Business Licenses: Most Tennessee businesses are required to have business licenses, which are issued by the local county clerk. A city business license may be required as well. Check with the county and city clerks for the location of the LLC's primary place of business. For state license information, check the Tennessee Smart Start guide. For more information, see Nolo's article How to Get a Small Business License in Tennessee.
Department of Revenue: In some cases, for example if you will be selling goods and collecting sales tax, you'll need to register with the Tennessee Department of Revenue. (Tennessee also imposes a franchise tax and an excise tax on most LLCs.) You can register online or complete a paper form (Application for Registration). For more information on Tennessee LLC tax registration, see Nolo's article Tennessee LLC Annual Filing Requirements.

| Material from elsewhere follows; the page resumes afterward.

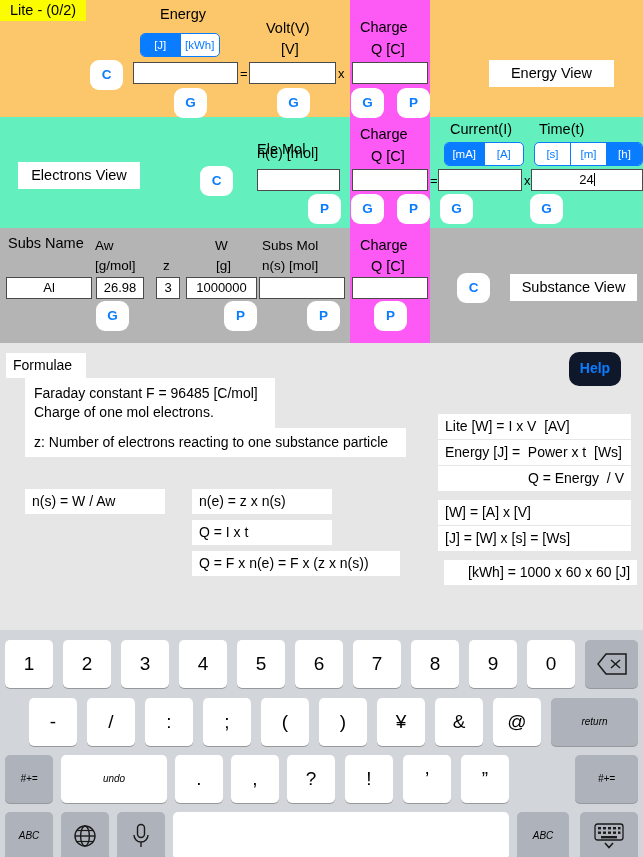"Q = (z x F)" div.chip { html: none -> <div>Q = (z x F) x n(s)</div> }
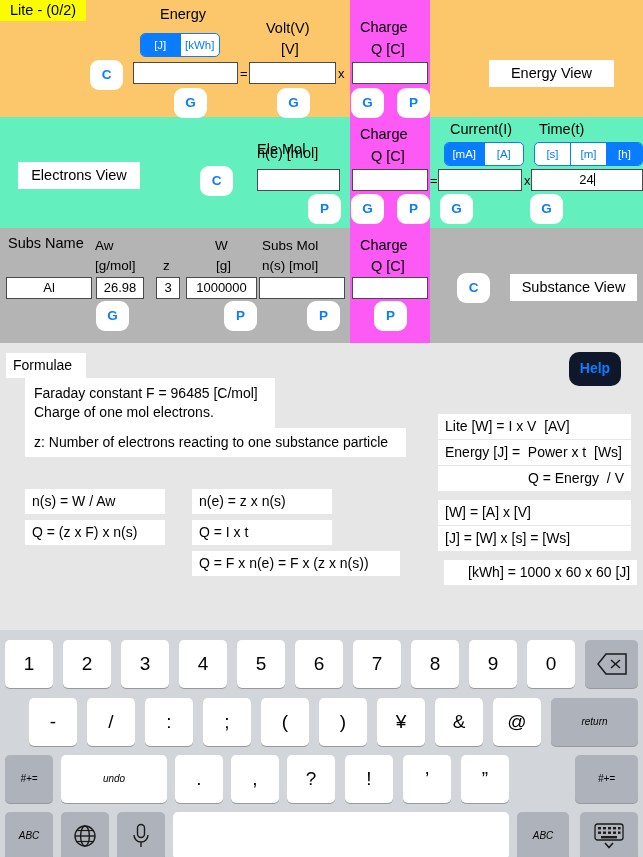"return" .key.sml { font-size: 10px -> 20px; font-style: italic -> none }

All Tennessee LLCs and foreign LLCs authorized to do business in the state must file an annual report with the Tennessee Secretary of State and pay a $50 filing fee per member (minimum of $300 and maximum of $3,000). Annual reports are due on or before the first day of the fourth month following the LLC's fiscal year closing. For example, if your LLC's fiscal year closes on June 30, your annual report is due by October 1. If your fiscal year is the calendar year, the report is due by April 1. Annual reports may be filed online or by postal mail.